[[ Given data, beginning ]]
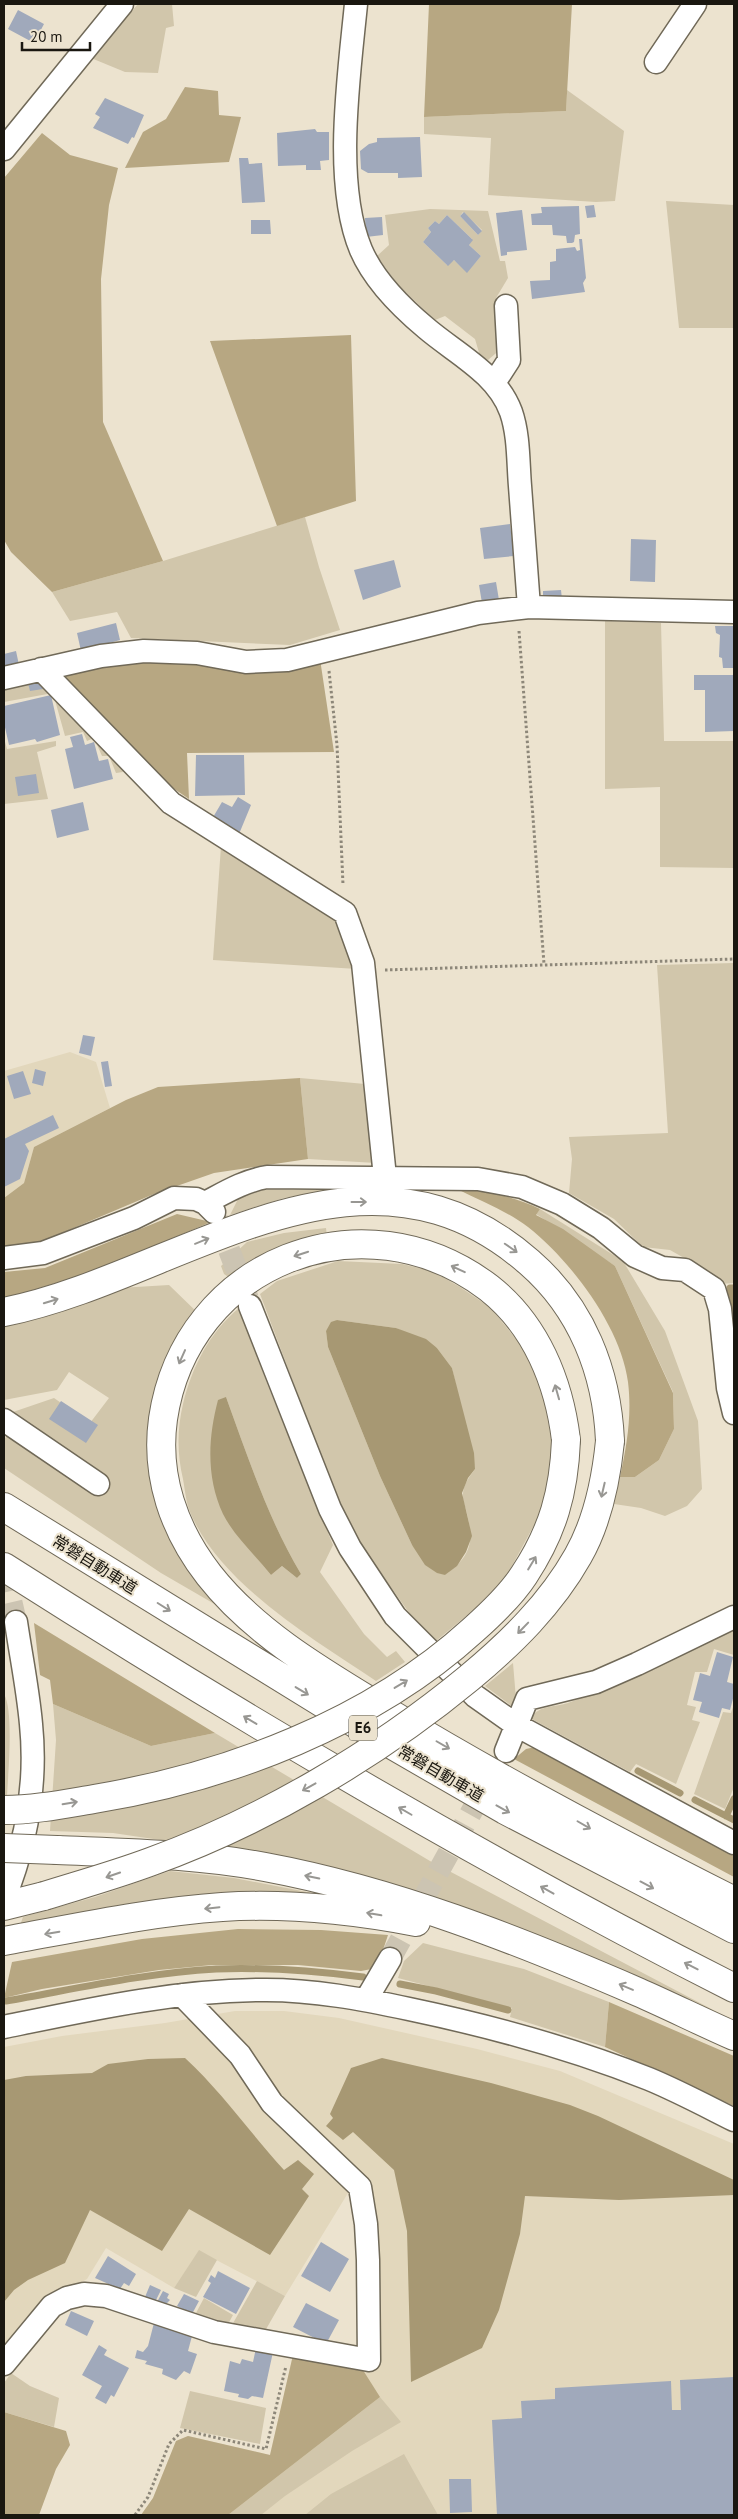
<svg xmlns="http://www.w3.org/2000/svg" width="738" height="2519" viewBox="0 0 738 2519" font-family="'PT Sans','Noto Sans JP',sans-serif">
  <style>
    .built { fill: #e2d7bc }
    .green { fill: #d1c6ab; fill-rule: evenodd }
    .forest { fill: #b7a782 }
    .water { fill: #a79873 }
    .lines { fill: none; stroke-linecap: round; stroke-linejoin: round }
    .stream { stroke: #a79873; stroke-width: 7 }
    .building { fill: #a0a9bb }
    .minor-tunnel { stroke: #ccc4b2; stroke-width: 22; stroke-dasharray: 22 11; stroke-linecap: butt }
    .minor-casing { stroke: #706958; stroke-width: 25 }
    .highway-casing { stroke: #706958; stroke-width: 30 }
    .path { stroke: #8d8779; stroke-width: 3; stroke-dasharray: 2.5 2.5; stroke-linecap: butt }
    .minor { stroke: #fff; stroke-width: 22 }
    .highway { stroke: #fff; stroke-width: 28 }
    .highway-bridge-casing { stroke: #706958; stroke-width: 30; stroke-linecap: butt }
    .highway-bridge { stroke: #fff; stroke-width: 28 }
    .oneway { stroke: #989793 }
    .labels { text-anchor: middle; stroke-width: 4; stroke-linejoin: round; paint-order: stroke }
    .shield { fill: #ece3cf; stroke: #595449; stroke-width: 1 }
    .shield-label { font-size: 15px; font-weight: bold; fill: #1a1710 }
    .street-label { font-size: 16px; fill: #1a1710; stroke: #ece3cf }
  </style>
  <rect width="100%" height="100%" fill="#ece3cf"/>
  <path class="built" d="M70,1052L96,1062L110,1108L34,1147L24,1183L4,1198V1071Z
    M235,2011H284L339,2018L477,2049L560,2071L734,2144V2515H141L153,2498L176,2441L188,2436L270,2455L293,2355L361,2366V2261L355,2255L356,2226L348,2193L285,2296L199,2251L174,2288L106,2248L87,2279L75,2286L4,2352V2047L62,2036L165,2023Z"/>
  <path class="green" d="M138,4H172L174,26L166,28L158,73L125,72L91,58Z
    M567,90L624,131L615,201L596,202L488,195L491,138L424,134V117L566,111Z
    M666,201L734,205V328H679Z
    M430,209L488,211L500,261H505L508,278L496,298L502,348L488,360L480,356L475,339L445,316L435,320L398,285L377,256L389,245L385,215ZM463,212L482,230L478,235L460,216ZM447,215L472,239L469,245L481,256L467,272L454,260L447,265L423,242L431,232L428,228L435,221L439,224Z
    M305,517L319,567L340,630L290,645L131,638L117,612L70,621L52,592L163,561Z
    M605,621L661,623L664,741H734V868L660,867V787L605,789Z
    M45,679L120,764L123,772L116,773L109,756H102L94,738L87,741L83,732L65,736L53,693L4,702V687Z
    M4,738L7,749L56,741V746L37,752L48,799L4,804Z
    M221,846L340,918L357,969L213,960Z
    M734,963V1283L721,1284L700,1267L670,1250L643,1247L614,1219L569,1193L572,1159L569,1137L668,1133L657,965Z
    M300,1078L365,1084L376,1163L308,1159Z
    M258,1190H328L284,1198L230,1215L239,1197Z
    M540,1209L623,1261L665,1331L698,1421L702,1489L687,1506L665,1516L641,1508L614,1504L620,1477H635L659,1460L674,1429L673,1392L615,1266L536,1214Z
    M326,1228L327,1237L293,1242L267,1255L233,1280L224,1274L221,1266L247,1242L284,1233Z
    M338,1261L402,1264L432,1271L460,1287L491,1308L532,1359L543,1395L552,1442L551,1471L539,1516L507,1575L483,1602L436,1641L410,1614L360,1544L332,1485L260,1294L277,1281ZM337,1320L396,1328L437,1348L452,1368L475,1469C470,1476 463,1485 463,1494C462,1500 466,1508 467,1514C474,1543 471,1556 445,1575L412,1545L380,1476L328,1347L326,1331Z
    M169,1285L201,1316L152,1451L230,1613L161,1573L4,1468V1439L7,1436L106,1479L13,1412L54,1398L90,1423L109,1398L69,1372L57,1390L4,1400V1320L56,1312L119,1288Z
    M239,1308L268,1386L333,1545L320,1572L364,1634L387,1657L396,1651L405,1662L376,1681C313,1639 220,1584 190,1512C186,1502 185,1490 183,1479C177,1454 177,1429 183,1404C192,1367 209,1333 239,1308ZM226,1397C248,1457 268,1519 301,1574L297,1578L282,1566L271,1575L237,1534Z
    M734,1627V1655L714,1649L707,1672H695L687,1705L696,1707L692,1720L700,1722L676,1784L636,1764L630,1772L530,1718C542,1704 552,1708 568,1703C625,1682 679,1653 734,1627Z
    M513,1663L516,1699L513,1707L485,1686Z
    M4,1694C14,1711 8,1775 7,1797H4Z
    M53,1704L151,1746L215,1733L430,1861L719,2013H710L267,1856L113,1833L50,1831L56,1740Z
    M734,1704V1787L725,1809L694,1794L723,1712L731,1713Z
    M170,1871L234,1878L328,1896L18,1931L23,1917L95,1897Z
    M423,1943L524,1969L609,2002L605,2047L510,2017L512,2008L398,1978L404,1961Z
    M199,2250L217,2260L196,2297L174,2288Z
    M257,2281L285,2296L265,2331L232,2325Z
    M204,2298L233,2315L227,2326L196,2313Z
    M11,2373L30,2386L59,2398L54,2427L4,2412V2383Z
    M190,2391L266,2408L260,2444L180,2428Z
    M380,2397L401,2422L352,2451L285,2496L261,2515H228Z
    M404,2454L438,2515H305L331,2494Z"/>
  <path class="forest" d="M429,4H572L566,111L424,117Z
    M185,87L218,91L219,115L241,117L229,162L125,168L143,132L166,119Z
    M42,133L70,155L118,168L109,205L101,279L103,422L163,561L52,592L11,552L4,540V178Z
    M351,335L356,501L277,526L210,341Z
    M320,659L334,752L187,753L189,799L170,786L61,679L63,674L118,663L160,660L248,671Z
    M300,1078L308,1159L214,1173L154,1194L38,1243L4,1246V1198L24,1183L34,1147L126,1100L158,1087Z
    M457,1189C487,1191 513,1196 540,1209L536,1215L563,1229L615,1266L673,1393L674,1429L659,1460L635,1477H620C627,1445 632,1415 628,1382C621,1327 571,1261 528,1227C507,1211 481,1201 457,1189Z
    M177,1214L211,1222L95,1271L4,1299V1272L45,1268Z
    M34,1623L215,1733L151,1746L53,1704L50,1680L40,1675Z
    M535,1747L734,1856V1877L514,1759L526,1749Z
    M238,1929L321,1930L388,1935L377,1968L361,1971L298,1965H212L159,1970L42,1989L4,1998L12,1962L142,1939Z
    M609,2002L734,2056V2106L605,2047Z
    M293,2355L361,2367L380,2397L228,2515H141L153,2498L176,2441L188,2436L270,2455Z
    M4,2412L66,2431L70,2445L56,2469L39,2515H4Z"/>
  <path class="water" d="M337,1320L396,1328L426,1339L437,1348L452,1368L474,1453L475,1469L468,1478L462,1493L472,1536L466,1552L457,1566L445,1575L437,1573L425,1565L412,1545L380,1476L328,1347L326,1331L331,1322Z
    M226,1397C248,1457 268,1519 301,1574L297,1578L282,1566L271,1575C256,1556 234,1536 223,1514C206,1477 208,1438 218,1400Z
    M185,2058C222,2092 250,2133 284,2170L298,2160L314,2174L302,2189L309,2196L270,2255L189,2209L162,2251L90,2210L65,2263L28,2280L14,2290L4,2302V2080L26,2076L92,2073L108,2064L148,2059Z
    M382,2058L491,2083L570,2105L598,2116L734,2180V2195L619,2200L525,2196L520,2234L499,2310L482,2348L411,2382L407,2231L394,2170L353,2132L343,2140L326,2126L333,2118L330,2114L351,2068Z"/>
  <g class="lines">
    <path class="stream" d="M734,1288H730L734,1315
      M638,1771L680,1793
      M695,1800L734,1820
      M726,1816L734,1799
      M400,1984L436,1991L508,2010
      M6,2001C75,1989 145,1973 216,1969C265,1967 315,1971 363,1977"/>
  </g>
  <path class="building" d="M18,10L44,24L34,43L8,29Z
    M105,98L144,115L134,138L132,137L128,144L93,128L100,117L95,114Z
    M315,129L317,132H329V160L320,161L321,170H306V165L278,166L277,133Z
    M420,137L422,177L398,178V173H368L361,169L360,151L369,144L377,142V138Z
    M239,158H248L249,164L262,163L265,202L242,203Z
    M594,205L596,217L587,218L585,206Z
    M579,206L580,234L575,235L574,242L572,243H567L566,236L553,235L552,225H532L531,214L542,213L541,207Z
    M522,210L527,250L507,252V255L501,256L496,213Z
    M464,212L482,231L478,235L460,216Z
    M447,215L473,240L469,245L481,256L467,273L454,260L448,266L423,242L431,232L428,228L435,221L439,224Z
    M382,217L383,235L366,237L365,218Z
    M251,220H270L271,234H251Z
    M579,239H582L586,278L583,283L585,292L532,299L530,281L550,280V262L556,261V249L575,247L577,251L580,250Z
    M510,524L514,556L484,559L480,528Z
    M631,539L656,540L655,582L630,581Z
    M394,560L401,587L363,600L354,570Z
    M496,582L499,600L482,603L479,585Z
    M561,590L562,599H543V591Z
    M116,623L120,640L81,651L77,633Z
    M715,626H734V668H723L722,658L719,657L720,635L716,633Z
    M16,651L19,665L4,668V654Z
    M694,675H734V731L705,732V690H694Z
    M38,680L43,689L30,691L28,683Z
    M51,695L60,735L37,742L35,739L9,745L4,723V706Z
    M82,734L85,745L94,742L99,761L108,759L113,779L74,789L65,749L73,747L70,737Z
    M196,755H244L245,795L195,796Z
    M36,774L39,793L18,796L15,777Z
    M238,797L251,805L239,834L212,819L222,802L232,807Z
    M83,802L89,830L57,838L51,810Z
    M83,1035L95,1037L91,1056L79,1053Z
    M108,1061L112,1086L105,1087L101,1062Z
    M35,1069L46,1072L43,1086L32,1083Z
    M23,1071L31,1094L14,1099L7,1076Z
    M53,1115L59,1128L25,1144L29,1151L20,1179L4,1187V1139Z
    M61,1401L98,1425L86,1443L49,1419Z
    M717,1652L733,1657L727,1682L734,1684V1695L730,1710L722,1708L719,1718L699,1712L702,1702L693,1700L700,1673L710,1676Z
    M321,2242L349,2259L330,2292L301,2276Z
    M108,2256L136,2274L129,2286L124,2283L120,2289L95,2278Z
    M218,2271L250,2288L236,2314L203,2297L211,2283L208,2281L211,2275L215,2278Z
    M150,2285L161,2290L155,2302L145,2297Z
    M163,2291L169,2294L167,2298L170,2300L164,2306L157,2302Z
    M184,2294L199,2301L192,2314L177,2306Z
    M306,2303L339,2320L326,2344L293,2327Z
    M71,2311L94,2321L87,2336L65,2325Z
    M154,2323L192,2336L188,2351L197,2354L190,2374L184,2371L176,2380L162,2374L163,2369L145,2364L147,2361L135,2358L137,2350L143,2352L148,2346Z
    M99,2345L107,2350L104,2355L129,2368L114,2397L111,2395L106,2404L95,2398L102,2386L82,2375Z
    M256,2348L273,2352L263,2398L252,2396L248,2399L238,2397L239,2394L224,2391L230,2361L240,2364L242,2359L253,2362Z
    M734,2377V2515H497L492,2420L522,2418L521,2401L555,2399V2388L671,2381L672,2410H681L680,2380Z
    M449,2479H471L472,2512L450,2513Z"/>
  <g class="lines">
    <path class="minor-tunnel" d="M217,1219L248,1299
      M4,1570L16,1622
      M390,1959L488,1782"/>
    <defs>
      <path id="minor" d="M356,4C349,76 333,183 361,250C374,280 402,308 426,328C455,353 497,373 511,412C519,435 518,462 520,486C523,527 526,567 529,607
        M656,62L695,4
        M4,149L122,4
        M494,383L509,360L506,306
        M41,669L171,803L345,913L363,963L385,1177
        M4,678L101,656L144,651L197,653L246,662L287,660L478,613L529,607L734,612
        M205,1203C226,1192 244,1181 267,1177L478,1179L522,1187L562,1204L601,1228L635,1256L662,1268L685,1270L714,1289L720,1309L728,1388L734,1413
        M4,1258L43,1253L134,1218L174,1198L196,1199L205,1203L214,1212
        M250,1306L330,1509L350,1548L395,1616L475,1696L516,1725L734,1843
        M4,1420L98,1484
        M506,1751L527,1699L596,1682L637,1664L734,1617
        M4,1899C26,1844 37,1783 31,1724C28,1690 21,1656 16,1622
        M366,2000L390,1959
        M4,2027C91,2009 177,1990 266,1990C314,1990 362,1999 409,2009C490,2026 571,2048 649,2079C678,2091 706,2106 734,2120
        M4,2364L52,2306L67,2298L84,2294L106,2296L214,2332L369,2360L368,2260L366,2224L360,2187L272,2103L240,2055L182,1995"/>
      <path id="highway" d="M4,1312C179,1277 359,1114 529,1262C582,1308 607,1372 610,1441
        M566,1440C559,1382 536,1325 489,1288C363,1192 186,1262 163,1419C155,1476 174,1530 209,1575C256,1635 327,1675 391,1714C503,1782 617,1842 734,1901
        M4,1507L363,1728L505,1810L734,1929
        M4,1567C241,1718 483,1861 734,1988
        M57,1850C127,1853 197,1854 265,1867C394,1891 518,1940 638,1992C670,2006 702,2022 734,2036
        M4,1906L44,1896
        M4,1941C76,1928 149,1912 222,1907C286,1903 353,1910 416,1922"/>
    </defs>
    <use href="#minor" class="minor-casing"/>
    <use href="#highway" class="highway-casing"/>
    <path class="path" d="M519,631L544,964
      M329,671L337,745L343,885
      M385,970L734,959
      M135,2515L148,2497L169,2444L183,2430L266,2449L286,2366"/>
    <use href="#minor" class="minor"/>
    <use href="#highway" class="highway"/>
    <defs>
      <path id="highway-bridge" d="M4,1810C34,1810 64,1804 94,1799C228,1777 371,1723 473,1630C491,1614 511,1595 524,1575C553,1531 564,1492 566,1440
        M4,1848L57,1850
        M44,1896C79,1885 115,1875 150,1862C262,1822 377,1754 469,1678C511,1643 551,1604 578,1556C598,1521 606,1481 610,1441"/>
    </defs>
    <use href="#highway-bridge" class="highway-bridge-casing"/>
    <use href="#highway-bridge" class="highway-bridge"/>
  </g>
  <defs><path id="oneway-shaft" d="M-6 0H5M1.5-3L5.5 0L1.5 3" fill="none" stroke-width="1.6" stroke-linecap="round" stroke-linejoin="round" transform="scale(1.25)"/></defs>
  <g class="oneway">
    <use href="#oneway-shaft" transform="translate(359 1202)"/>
    <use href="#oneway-shaft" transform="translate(202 1241) rotate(-22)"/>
    <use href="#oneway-shaft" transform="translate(511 1248) rotate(35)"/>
    <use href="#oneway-shaft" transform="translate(301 1254) rotate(162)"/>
    <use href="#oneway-shaft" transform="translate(458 1269) rotate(-155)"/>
    <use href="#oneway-shaft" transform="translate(51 1301) rotate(-17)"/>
    <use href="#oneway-shaft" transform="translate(182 1357) rotate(114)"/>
    <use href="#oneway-shaft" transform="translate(557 1392) rotate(-106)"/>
    <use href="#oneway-shaft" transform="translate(603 1490) rotate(103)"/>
    <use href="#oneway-shaft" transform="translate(532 1563) rotate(-59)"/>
    <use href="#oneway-shaft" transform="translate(164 1607) rotate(32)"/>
    <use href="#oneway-shaft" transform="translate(523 1628) rotate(134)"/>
    <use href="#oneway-shaft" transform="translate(401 1684) rotate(-31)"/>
    <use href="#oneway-shaft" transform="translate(302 1691) rotate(31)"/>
    <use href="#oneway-shaft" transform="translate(250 1720) rotate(-149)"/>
    <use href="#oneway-shaft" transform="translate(443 1745) rotate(30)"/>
    <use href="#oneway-shaft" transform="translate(309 1787) rotate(151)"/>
    <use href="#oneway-shaft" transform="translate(70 1803) rotate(-9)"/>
    <use href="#oneway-shaft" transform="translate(503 1809) rotate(29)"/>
    <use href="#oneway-shaft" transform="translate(405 1811) rotate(-150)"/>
    <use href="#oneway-shaft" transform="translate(584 1825) rotate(30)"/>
    <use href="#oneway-shaft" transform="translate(113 1875) rotate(161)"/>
    <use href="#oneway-shaft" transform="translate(312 1877) rotate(-168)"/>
    <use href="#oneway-shaft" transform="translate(647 1885) rotate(28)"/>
    <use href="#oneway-shaft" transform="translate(547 1890) rotate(-151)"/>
    <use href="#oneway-shaft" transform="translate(212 1908) rotate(174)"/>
    <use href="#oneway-shaft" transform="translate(374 1914) rotate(-170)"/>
    <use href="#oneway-shaft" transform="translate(52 1933) rotate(170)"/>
    <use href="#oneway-shaft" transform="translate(691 1966) rotate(-153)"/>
    <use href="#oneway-shaft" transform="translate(626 1987) rotate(-157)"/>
  </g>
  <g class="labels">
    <rect class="shield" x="349" y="1715.5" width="28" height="25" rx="4"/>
    <g class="shield-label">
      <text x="363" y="1733">E6</text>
    </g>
    <g class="street-label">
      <text transform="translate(95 1564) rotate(32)" y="6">常磐自動車道</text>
      <text transform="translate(441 1773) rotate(30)" y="6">常磐自動車道</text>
    </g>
  </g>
  <rect width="738" height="2519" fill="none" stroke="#1a1710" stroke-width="10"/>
  <path d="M22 42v8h68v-8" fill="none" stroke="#1a1710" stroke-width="2.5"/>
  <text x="30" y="42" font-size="15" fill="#1a1710" stroke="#ece3cf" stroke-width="4" paint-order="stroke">20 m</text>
</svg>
[[ Given data, end ]]
Work to be completed: Filter the entries down to the lines that hold "labels". Copy those lines.

Completed task:
    .labels { text-anchor: middle; stroke-width: 4; stroke-linejoin: round; paint-order: stroke }
  <g class="labels">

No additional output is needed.